Preservation of domain knowledge from the source to target is crucial in any translation workflow. It is common in the translation industry to receive highly specialized projects, where there is hardly any parallel in-domain data. In such scenarios where there is insufficient in-domain data to fine-tune Machine Translation (MT) models, producing translations that are consistent with the relevant context is challenging. In this work, we propose a novel approach to domain adaptation leveraging state-of-the-art pretrained language models (LMs) for domain-specific data augmentation for MT, simulating the domain characteristics of either (a) a small bilingual dataset, or (b) the monolingual source text to be translated. Combining this idea with back-translation, we can generate huge amounts of synthetic bilingual in-domain data for both use cases. For our investigation, we use the state-of-the-art Transformer architecture. We employ mixed fine-tuning to train models that significantly improve translation of in-domain texts. More specifically, in both scenarios, our proposed methods achieve improvements of approximately 5-6 BLEU and 2-3 BLEU, respectively, on the Arabic-to-English and English-to-Arabic language pairs. Furthermore, the outcome of human evaluation corroborates the automatic evaluation results.

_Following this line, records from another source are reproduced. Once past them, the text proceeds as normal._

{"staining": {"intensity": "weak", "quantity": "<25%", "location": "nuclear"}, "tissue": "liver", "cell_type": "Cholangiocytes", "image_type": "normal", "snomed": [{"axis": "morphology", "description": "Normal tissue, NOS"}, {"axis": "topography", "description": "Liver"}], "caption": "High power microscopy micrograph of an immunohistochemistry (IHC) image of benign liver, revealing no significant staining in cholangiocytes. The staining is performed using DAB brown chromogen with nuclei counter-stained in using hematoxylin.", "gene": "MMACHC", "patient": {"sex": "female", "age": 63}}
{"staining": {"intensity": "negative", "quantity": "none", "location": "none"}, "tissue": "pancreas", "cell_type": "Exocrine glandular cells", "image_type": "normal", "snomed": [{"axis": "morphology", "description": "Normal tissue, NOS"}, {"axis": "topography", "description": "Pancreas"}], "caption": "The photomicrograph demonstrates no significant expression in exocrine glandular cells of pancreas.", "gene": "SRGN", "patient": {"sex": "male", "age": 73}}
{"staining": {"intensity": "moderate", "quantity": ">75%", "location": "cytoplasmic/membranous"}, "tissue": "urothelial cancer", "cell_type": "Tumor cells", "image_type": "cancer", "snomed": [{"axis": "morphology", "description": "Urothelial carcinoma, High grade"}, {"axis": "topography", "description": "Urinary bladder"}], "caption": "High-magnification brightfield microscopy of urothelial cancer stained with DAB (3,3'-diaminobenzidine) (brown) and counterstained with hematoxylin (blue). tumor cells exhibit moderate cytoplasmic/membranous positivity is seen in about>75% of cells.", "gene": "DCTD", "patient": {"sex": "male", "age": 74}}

3.1 Use Case 1: Limited bilingual in-domain data available This is a common scenario where a specialized translation project is received, and although there is a large bilingual generic dataset and a small bilingual in-domain dataset (e.g. translation memory), the in-domain data is insufficient for fine-tuning a baseline model. From now on, we will refer to this use case as “Setup 1”. To handle this situation, we propose the following steps: 1. We employ text generation with a large LM in the target language to augment the indomain data. In this process, each target sentence in the in-domain dataset is used as a prompt to generate synthetic segments using the pre-trained language model. As expected, the generated text preserves the domain characteristics of the authentic in-domain data. This step enables us to have sufficient data in the target language. 2. To obtain parallel source sentences, we back-translate the target-side synthetic sentences that were generated in the previous step. 3. We apply mixed fine-tuning proposed by Chu et al. (2017) to the baseline model. In other words, we continue training our baseline model on a mix of (a) the synthetic bilingual in-domain dataset we got from the two previous steps, and (b) a randomly sampled portion of the original generic dataset, with a data size ratio of 1:9, respectively. To apply oversampling, we employ the dataset weights feature in OpenNMT-tf1 (Klein et al., 2020), with weights 0.9 and 0.1, respectively. Hence, the dataset weights are inversely proportional to the sizes of the two datasets.2 As the in-domain corpus is smaller than the generic corpus, oversampling allows the model to pay equal attention to both corpora. As a result of the mixed fine-tuning process, we obtained a new model that translates in-domain data significantly better than the baseline (cf. Section 5).3 4. Although the new fine-tuned model can still adequately translate generic data, we noticed it can degrade performance by 1-2 BLEU points. Therefore, we experimented with checkpoint averaging (Vaswani et al., 2017) of the fine-tuned model with the baseline model to reduce variability between trainings and address rapid overfitting during finetuning (Tran et al., 2021). This step helps regain the higher evaluation score of the baseline model on generic data, while retaining the improved score of the fine-tuned model on in-domain data.

They use language models to generate translation data within a specific domain and then use that data to train their translation model.